1)划分train,val,test数据集

这里的train,val,test数据集的比例分别为7:2:1,原文件夹中的图片和相应的标注文件要同时写入到,代码如下:

import cv2
from pathlib import Path
import glob
import os
import shutil
import numpy as np
import unittest

## 读取图像,解决imread不能读取中文路径的问题
def cv_imread(filePath):
    # 核心就是下面这句,一般直接用这句就行,直接把图片转为mat数据
    cv_img=cv2.imdecode(np.fromfile(filePath,dtype=np.uint8),-1)
    # imdecode读取的是rgb,如果后续需要opencv处理的话,需要转换成bgr,转换后图片颜色会变化
    # cv_img=cv2.cvtColor(cv_img,cv2.COLOR_RGB2BGR)
    return cv_img

'''将输入文件夹中的图片按比例输出到out_dir中'''
def split_train_val_test(img_read_dir, label_read_dir, img_out_dir, label_out_dir, train_ratio = 0.7, val_ratio = 0.2, test_ratio = 0.1):
    '''
    @param: img_read_dir 图片输入文件夹路径
    @param: label_read_dir 标签输入文件夹路径
    @param: img_out_dir 图片输出文件夹路径
    @param: label_out_dir 标签输出文件夹路径

        |_root
            |_dog_cls1
                |_img1
                |_img2
                |_img3

        train图片输出到: img_out_dir/train
        test图片输出到: img_out_dir/test
        val图片输出到: img_out_dir/val
    '''
    if(train_ratio + val_ratio + test_ratio >= 1.0):
        raise Exception("sum of ratio must equal to  1.0")

    train_out_dir = img_out_dir + "/train/"
    val_out_dir = img_out_dir + "/val/"
    test_out_dir = img_out_dir + "/test/"

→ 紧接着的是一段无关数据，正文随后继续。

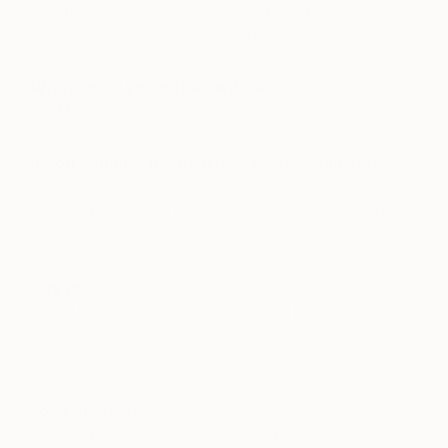
with friends and when I’m away and have time off
I’ll be in a museum of some sort.
What could you not do without?
My Mac and the hard-drive I back it up on.
If you couldn’t be an artist, what would you
do?
I’ve always wanted to be an architect, and not sure
why I chose fashion & art over it.
Day job?
I used to be a Denim designer which has gradually
ended me up in graphic design & product
development.
Food or sleep?
A lack of either makes me unbearable.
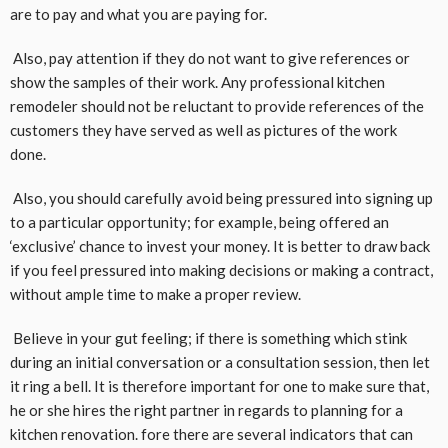
are to pay and what you are paying for.
Also, pay attention if they do not want to give references or
show the samples of their work. Any professional kitchen
remodeler should not be reluctant to provide references of the
customers they have served as well as pictures of the work
done.
Also, you should carefully avoid being pressured into signing up
to a particular opportunity; for example, being offered an
‘exclusive’ chance to invest your money. It is better to draw back
if you feel pressured into making decisions or making a contract,
without ample time to make a proper review.
Believe in your gut feeling; if there is something which stink
during an initial conversation or a consultation session, then let
it ring a bell. It is therefore important for one to make sure that,
he or she hires the right partner in regards to planning for a
kitchen renovation. fore there are several indicators that can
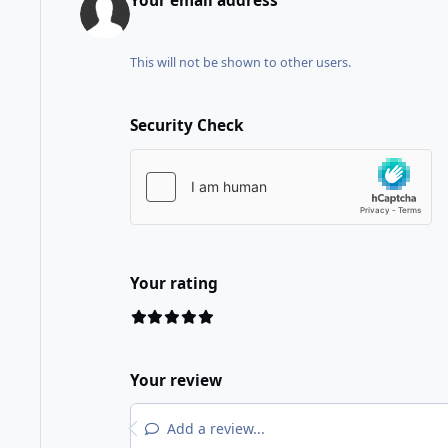
Your email address
This will not be shown to other users.
Security Check
Your rating
Your review
Add a review...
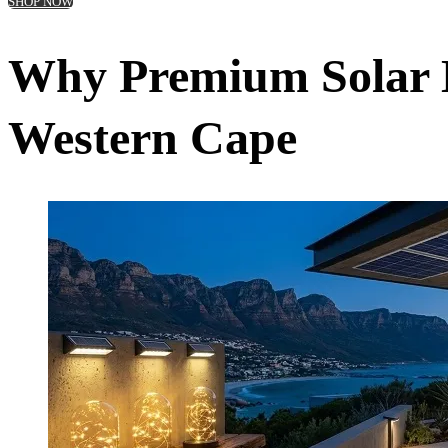
SHOP NOW
Why Premium Solar L
Western Cape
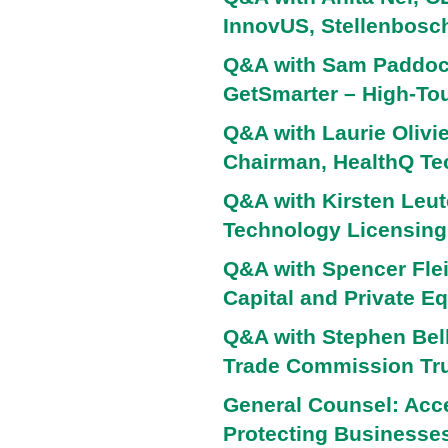
InnovUS, Stellenbosch
Q&A with Sam Paddock
GetSmarter – High-To
Q&A with Laurie Olivie
Chairman, HealthQ Te
Q&A with Kirsten Leute
Technology Licensing,
Q&A with Spencer Flei
Capital and Private Eq
Q&A with Stephen Bell
Trade Commission Tru
General Counsel: Acce
Protecting Businesses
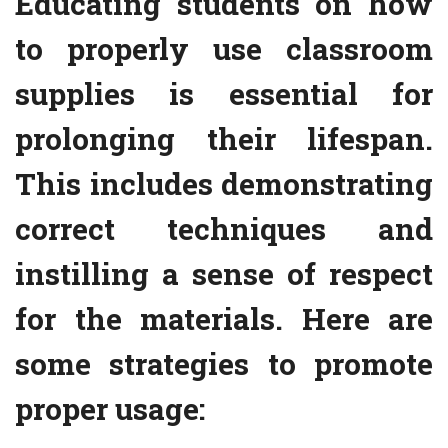
Educating students on how
to properly use classroom
supplies is essential for
prolonging their lifespan.
This includes demonstrating
correct techniques and
instilling a sense of respect
for the materials. Here are
some strategies to promote
proper usage:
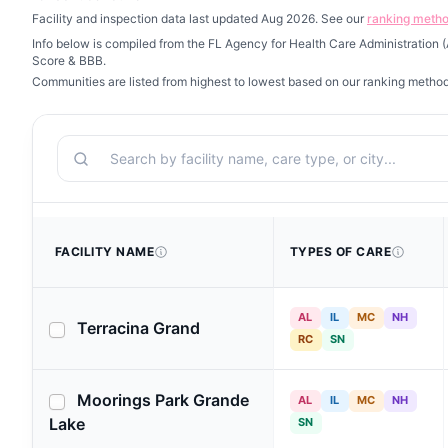
Facility and inspection data last updated Aug 2026. See our
ranking meth
Info below is compiled from the FL Agency for Health Care Administration
Score & BBB.
Communities are listed from highest to lowest based on our ranking metho
Search
FACILITY NAME
TYPES OF CARE
AL
IL
MC
NH
Terracina Grand
RC
SN
Moorings Park Grande
AL
IL
MC
NH
Lake
SN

    for dir in Path(img_read_dir).iterdir():
        print(str(dir) + "---------------------")

        dirName = Path(dir).name  #文件夹名
        img_totalPaths = glob.glob(os.path.join(str(dir),"*.*"))  #图片路径
        label_totalPaths = label_read_dir + dirName

        train_size = round(len(img_totalPaths) * train_ratio)
        val_size = round(len(img_totalPaths) * val_ratio)
        # test_size = len(img_totalPaths) - train_size - val_size
        for index, path in enumerate(img_totalPaths):
            img = cv_imread(path)
            filename = Path(path).name

            #读取标注文件
            label_path = label_totalPaths + "/" + filename.split(".")[0]
            if(index <= train_size):
                cv2.imwrite(train_out_dir + filename,img)  #写入图片
                label_out_path = label_out_dir + "/train/" + filename.split(".")[0] + ".xml"
                shutil.copyfile(label_path, label_out_path) #写入标注文件(xml格式)
            elif(index - train_size <= val_size):
                cv2.imwrite(val_out_dir + filename, img)  # 写入图片
                label_out_path = label_out_dir + "/val/" + filename.split(".")[0] + ".xml"
                shutil.copyfile(label_path, label_out_path)  # 写入标注文件(xml格式)
            else:
                cv2.imwrite(test_out_dir + filename, img)  # 写入图片
                label_out_path = label_out_dir + "/test/" + filename.split(".")[0] + ".xml"
                shutil.copyfile(label_path, label_out_path)  # 写入标注文件(xml格式)

'''获取狗的类别'''
def get_dogs_cls(img_read_dir):
    dogs_cls = []
    for dir in Path(img_read_dir).iterdir():
        dog_name = Path(dir).name.split("-")[1]
        dogs_cls.append(dog_name)
    return dogs_cls


class MyTest(unittest.TestCase):

    def test_get_dogs_cls(self):
        img_read_dir = "F:/Dataset/目标检测数据集/Dog_OxFord/Images/"
        label_read_dir = "F:/Dataset/目标检测数据集/Dog_OxFord/Annotation/"
        img_out_dir = "F:/animal_recognition/datasets/images/"
        label_out_dir = "F:/animal_recognition/datasets/labels/"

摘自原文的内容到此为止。